The supervisor acknowledges the flaws within his department, as he explained that sometimes the buzz door is not fully closed by employees, who just making a quick run in and out of the office, fail to secure the door behind them. Clare suspects this to be how the individual gained entry without being buzzed in or noticed by employees.
  
Clare then retired to his office to check for missing items and noticed that his laptop, which is normally in the carrying bag, was no longer there, neither his son’s PSP hand-held game, which normally rests in the pull-out drawer at his work desk.
   
Most alarming about this incident is that the thief was seen in the building on Friday, May 21, 2010, in the Elections and Boundaries Department, observing and walking around, and each time the individual was approached, he gave the same explanation, “I am a new business owner, and am just trying to get some information.”
  
During the investigation being conducted by the Crimes Investigation Branch, it was learnt that the suspect had visited the building on the day of the theft. About a half-hour before, around 8:30 a.m., he was seen peeking through the glass windows situated on both sides of the buzz door, and whilst leaving, the security guard downstairs approached him, and he responded, “I am just trying to get some information.”
  
A search of the compound found scattered documents and two purses, which were later discovered to be the property of an employee from the top floor of the Agriculture Cooperative Department.
    
Clare also admitted that the incident should have never taken place, especially since this individual was found to be suspicious by employees throughout the different departments, and that it was a “lack of communication between departments” that led to the robbery.
  
This incident, compared to the 2005 robbery which resulted in $14,000 stolen from the Income Tax Department, was less violent.

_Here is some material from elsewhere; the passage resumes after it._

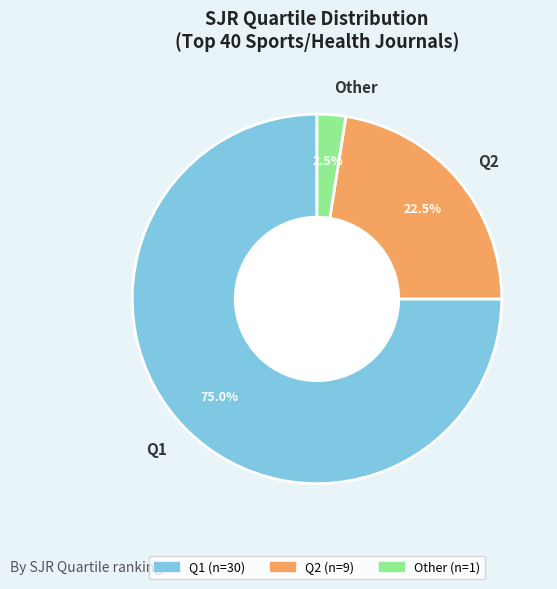

Between Q2 and Q1, which is larger?

Q1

On July 15, 2005, employees in the Department were held up at gunpoint in the cashier section after a man walked straight into the back of the staff-only section and walked back out with the money. No one had suspected what was taking place until after the gunman had exited the compound and the employees alerted the security guard.
  
“I am waiting to see what will be done after this. …I mean, in this building alone, we have three major revenue collecting bodies and only one security guard for the entire building,” an employee told us. “The comings and goings of persons in the building need to really be taken seriously. …The security guard in the front serves no purpose because anyone can walk in and out without being documented, and that should not be.”
  
Clare stated, however, that initiatives will be taken to prevent such an occurrence again, which could have easily been a lot more serious.
  
Commissioner for the Income Tax Department, Marilyn Ordonez, commenting on the relevance and efficacy of the security measures in place, said: “I don’t think it is a matter of security. …It was negligence on the part of an employee who failed to close the door.”
  
Ordonez also explained that the building is secured by three unarmed security guards, two of whom are not certified guards, along with cameras at different locations in and out of the building.
  
In this instance, the thief is suspected of hiding the laptop and game in front of the loose clothing that he wore.
  
Commissioner Ordonez insisted that the staff needs to be more vigilant in whom they let in to the office, and to ensure that the doors are always properly secured.